Publié le 10 octobre 2024 18:03:00. De nouveaux résultats de recherche mettent en garde contre un impact potentiel des médicaments de la famille des agonistes des récepteurs GLP-1, de plus en plus prescrits pour le diabète et l’obésité, sur la précision des examens d’imagerie médicale de détection du cancer.
- Les agonistes des récepteurs GLP-1 pourraient fausser les résultats des TEP-CT (tomographie par émission de positons couplée à la tomodensitométrie).
- Les équipes médicales doivent impérativement prendre en compte les antécédents médicamenteux des patients pour éviter des erreurs de diagnostic.
- L’utilisation de ces médicaments a explosé ces dernières années, rendant cette interaction potentielle de plus en plus fréquente.
Une étude rétrospective menée par des chercheurs d’Alliance Medical au Royaume-Uni a révélé que les patients suivant un traitement par agonistes des récepteurs GLP-1 peuvent présenter une absorption atypique du fluorodésoxyglucose (FDG) lors d’une TEP-CT. Le FDG, un traceur radioactif du glucose, est utilisé pour visualiser l’activité métabolique dans le corps et identifier les cellules cancéreuses, qui absorbent le glucose plus rapidement que les cellules saines.
Selon les résultats présentés lors du 38e congrès annuel de l’Association européenne de médecine nucléaire, les médicaments GLP-1 peuvent modifier l’absorption du glucose dans les muscles, le tissu cardiaque et le tissu adipeux brun, créant ainsi un schéma métabolique qui peut être confondu avec une activité tumorale.
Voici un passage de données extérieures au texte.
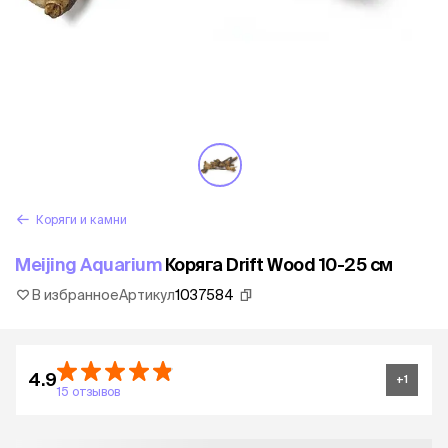
Коряги и камни
Meijing Aquarium
Коряга Drift Wood 10-25 см
В избранное
Артикул
1037584
4.9
+
1
15 отзывов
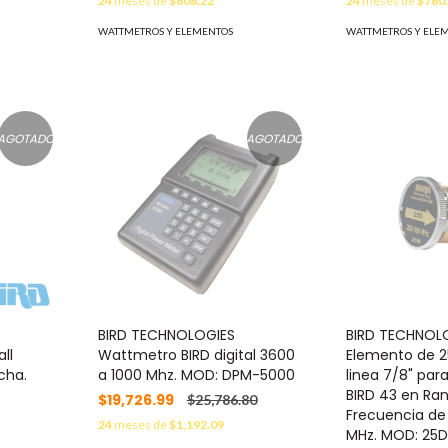
24
meses de
$606.22
24
meses de
$760
WATTMETROS Y ELEMENTOS
WATTMETROS Y ELE
AGOTADO
AGOTADO
BIRD TECHNOLOGIES
BIRD TECHNOL
ll
Wattmetro BIRD digital 3600
Elemento de 2
cha.
a 1000 Mhz. MOD: DPM-5000
linea 7/8" pa
BIRD 43 en Ra
$19,726.99
$25,786.80
Frecuencia de
24
meses de
$1,192.09
MHz. MOD: 25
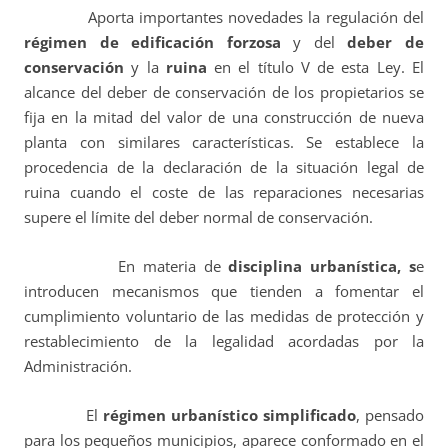
Aporta importantes novedades la regulación del
régimen de edificación forzosa
y del
deber de
conservación
y la
ruina
en el título V de esta Ley. El
alcance del deber de conservación de los propietarios se
fija en la mitad del valor de una construcción de nueva
planta con similares características. Se establece la
procedencia de la declaración de la situación legal de
ruina cuando el coste de las reparaciones necesarias
supere el límite del deber normal de conservación.
En materia de
disciplina urbanística, s
e
introducen mecanismos que tienden a fomentar el
cumplimiento voluntario de las medidas de protección y
restablecimiento de la legalidad acordadas por la
Administración.
El
régimen urbanístico simplificado
, pensado
para los pequeños municipios,
aparece conformado en el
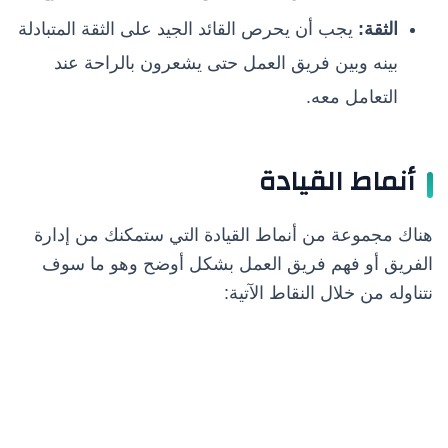
الثقة:
يجب أن يحرص القائد الجيد على الثقة المتبادلة
بينه وبين فريق العمل حتى يشعرون بالراحة عند
التعامل معه.
أنماط القيادة
هناك مجموعة من أنماط القيادة التي ستمكنك من إدارة
الفريق أو فهم فريق العمل بشكل أوضح وهو ما سوف
نتناوله من خلال النقاط الآتية:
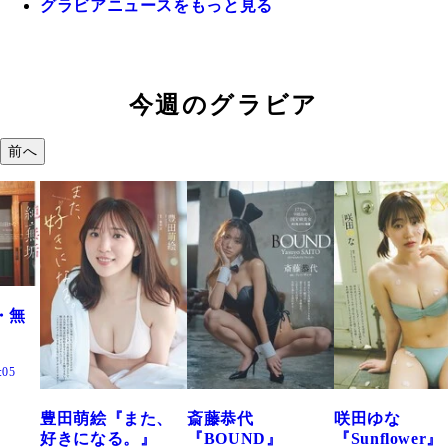
グラビアニュースをもっと見る
今週のグラビア
前へ
た、
斎藤恭代
咲田ゆな
藤水咲桜『花
』
『BOUND』
『Sunflower』
だまり』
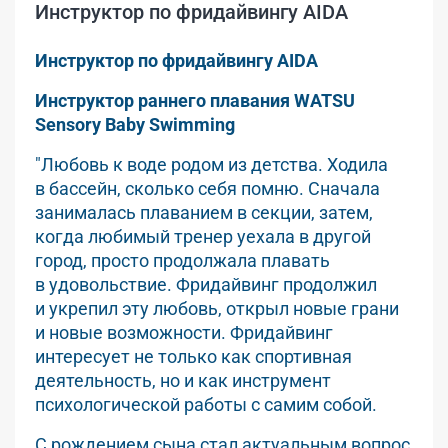
Инструктор по фридайвингу AIDA
Инструктор по фридайвингу AIDA
Инструктор раннего плавания WATSU
Sensory Baby Swimming
"Любовь к воде родом из детства. Ходила
в бассейн, сколько себя помню. Сначала
занималась плаванием в секции, затем,
когда любимый тренер уехала в другой
город, просто продолжала плавать
в удовольствие. Фридайвинг продолжил
и укрепил эту любовь, открыл новые грани
и новые возможности. Фридайвинг
интересует не только как спортивная
деятельность, но и как инструмент
психологической работы с самим собой.
С рождением сына стал актуальным вопрос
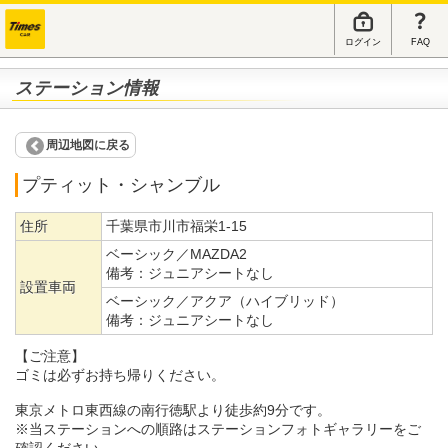
ログイン
FAQ
ステーション情報
周辺地図に戻る
プティット・シャンブル
住所
千葉県市川市福栄1-15
ベーシック／MAZDA2
備考：
ジュニアシートなし
設置車両
ベーシック／アクア（ハイブリッド）
備考：
ジュニアシートなし
【ご注意】
ゴミは必ずお持ち帰りください。
東京メトロ東西線の南行徳駅より徒歩約9分です。
※当ステーションへの順路はステーションフォトギャラリーをご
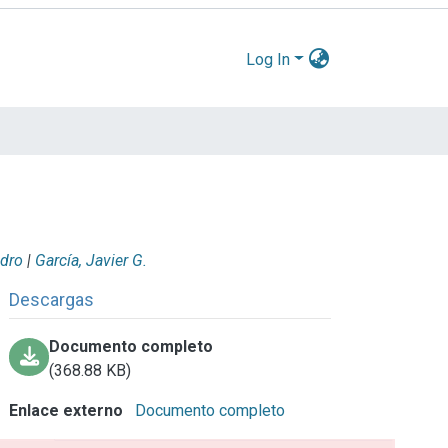
Log In
edro
|
García, Javier G.
Descargas
Documento completo
(368.88 KB)
Enlace externo
Documento completo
Cette confusion pourrait conduire à des diagnostics erronés, une stadification incorrecte du cancer, des examens complémentaires inutiles ou un retard dans le traitement.
« Reconnaître l’absorption caractéristique associée aux agonistes du GLP-1 permet d’éviter une anxiété et des interventions inutiles, garantissant ainsi que les patients reçoivent les bons soins, au bon moment, sans détours ni doutes », a déclaré le Dr Peter Strouhal, directeur médical chez Alliance Medical et auteur principal de l’étude. Communiqué de presse de l’AAAS.
Bien que des cas isolés aient déjà été signalés, cette étude représente l’une des premières analyses à grande échelle sur un vaste réseau d’imagerie diagnostique. L’augmentation spectaculaire de l’utilisation des agonistes des récepteurs GLP-1, comme le sémaglutide (Ozempic, Wegovy) et le tirzépatide (Zepbound, Mounjaro), dont l’utilisation a été multipliée par sept aux États-Unis entre 2019 et 2023, rend cette interaction potentielle particulièrement préoccupante. Étude BMJ.
Les chercheurs ne recommandent pas d’interrompre le traitement par GLP-1 avant les examens TEP-CT, mais insistent sur la nécessité pour les équipes d’imagerie de documenter soigneusement les antécédents médicamenteux des patients. À l’heure actuelle, il n’existe pas de directives nationales ou internationales au Royaume-Uni pour gérer ce problème émergent. Les recommandations australiennes, en revanche, suggèrent de poursuivre le traitement par GLP-1, de jeûner à partir de minuit, de programmer les examens le matin et de maintenir un bon contrôle de la glycémie.
Il est important de noter que, comme tout médicament, l’utilisation des agonistes des récepteurs GLP-1 comporte des risques et des effets secondaires. Des études récentes ont associé ces médicaments à un risque légèrement accru de maladies oculaires chez les patients atteints de diabète de type 2, ainsi qu’à d’autres problèmes de vision et à un risque accru de problèmes rénaux, pancréatiques et gastro-intestinaux.
Les cliniciens et les autorités de régulation devront donc suivre de près l’évolution des données cliniques et diagnostiques concernant les risques liés aux agonistes des récepteurs GLP-1 et ajuster les directives en conséquence afin de garantir des soins précis et adaptés.